Third, a comparison of the purported Luther quote and the actual context shows a severe discontinuity.  As far as I can tell, there's nothing in the immediate context in which Luther directly says, "God is the author of the evil as well as the good in us." Was this meant to be a synopsis of Luther's words, "a man should know that with regard to his faculties and possessions he has the right to use, to do, or to leave undone, according to his own free choice, though even this is controlled by the free choice of God alone, who acts in whatever way he pleases"? If so, that someone would translate Luther's words in such a crude way shows a profound bias in textual interpretation.

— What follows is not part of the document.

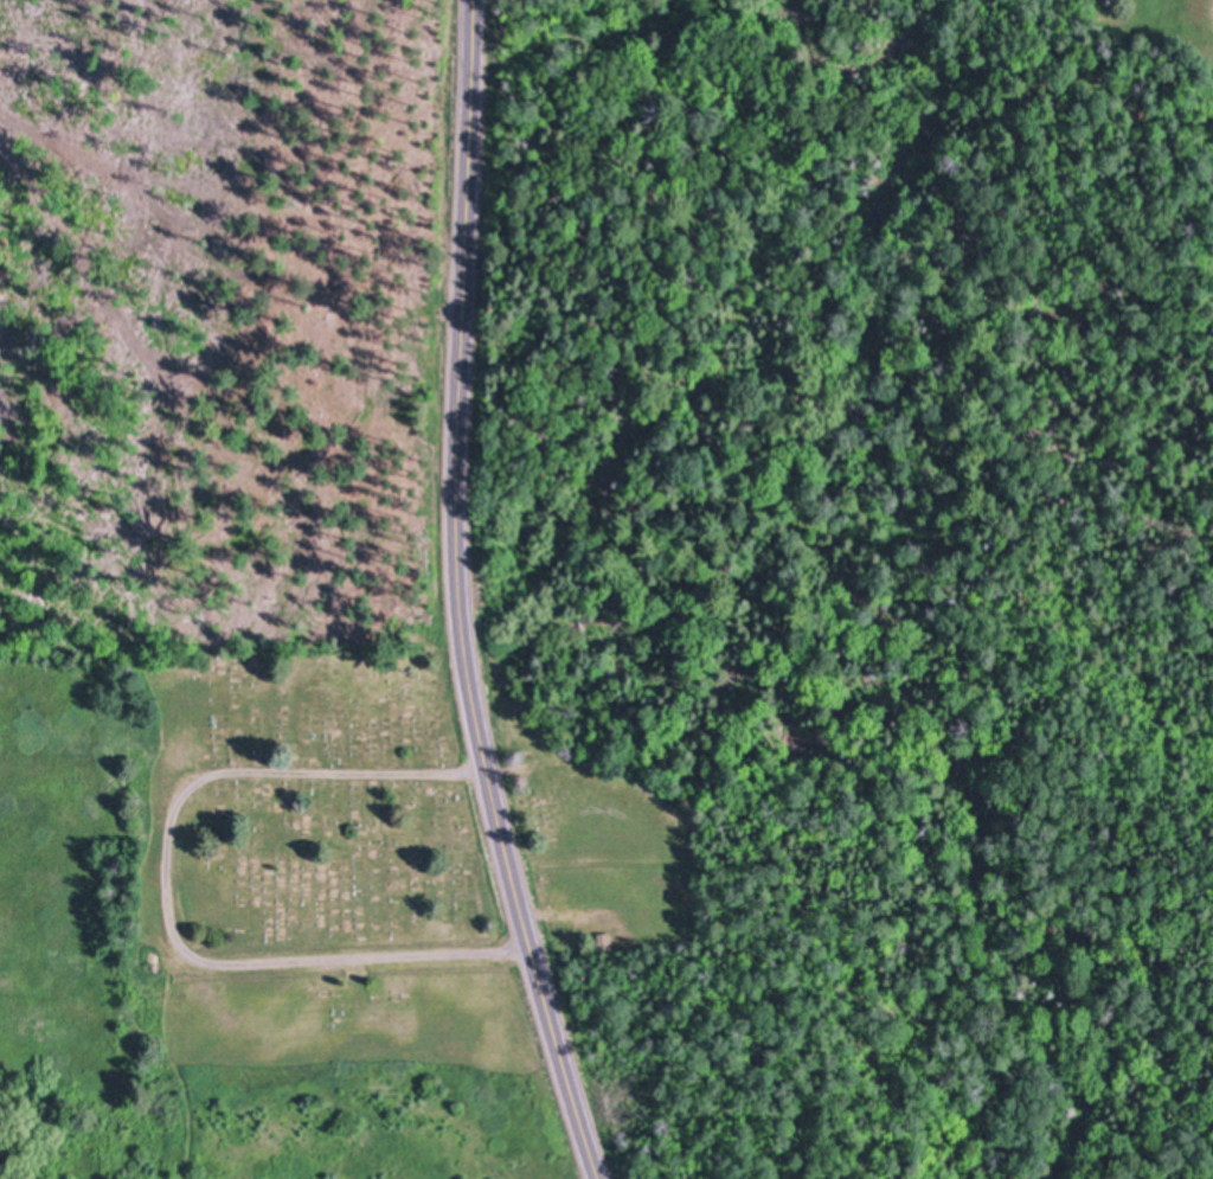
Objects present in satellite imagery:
road: (457, 597)
park: (326, 871)
road: (165, 893)
building: (604, 940)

It's quite possible though whoever originally put the quote together was citing a different section of  De Servo Arbitrio altogether (see my entry here).

The purported quote goes on to say, "and as He saves us without any merit on our part, He also damns us through no fault of ours. . . . All that we do is done, not freely, but through pure necessity.”  
This seems to be similar to the lines, "On the other hand in relation to God, or in matters pertaining to salvation or damnation, a man has no free choice, but is a captive, subject and slave either of the will of God or the will of Satan." Notice in context, Luther says that humans have a limited freedom in regard to the daily things of life (but even that is subject to God's pure freedom) "a man should know that with regard to his faculties and possessions he has the right to use, to do, or to leave undone, according to his own free choice, though even this is controlled by the free choice of God alone, who acts in whatever way he pleases." This appears to have been presented as "All that we do is done, not freely, but through pure necessity"! That's certainly an abuse of Luther's words.

The main disconnect for Rome's defenders is Luther's insistence that human ability does not contribute in any meritorious way to salvation. For Luther, if the will is enslaved, it has no ability to do works pleasing to God unto salvation. Humanity, therefore is in total reliance on God's grace. Here is "ground zero" of the debate which requires one to simply read Luther's full argumentation.

Tuesday, February 11, 2020

Luther: I feel the old clinging dirt of wanting to deal so with God that I may contribute something

"Let anybody try this and he will see and experience how exceedingly hard and bitter a thing it is for a man, who all his life has been mired in his work righteousness, to pull himself out of it and with all his heart rise up through faith in this one Mediator. I myself have now been preaching and cultivating it through reading and writing for almost twenty years and still I feel the old clinging dirt of wanting to deal so with God that I may contribute something, so that he will have to give me his grace in exchange for my holiness. And still I cannot get it into my head that I should surrender myself completely to sheer grace; yet this is what I should and must do. The mercy seat alone must prevail and remain, because he himself has established it; otherwise no man can come before God."

Luther, M. (1999). Luther’s works, vol. 51: Sermons I. (J. J. Pelikan, H. C. Oswald, and H. T. Lehmann, Eds.) (Vol. 51, pp. 284–285). Philadelphia: Fortress Press.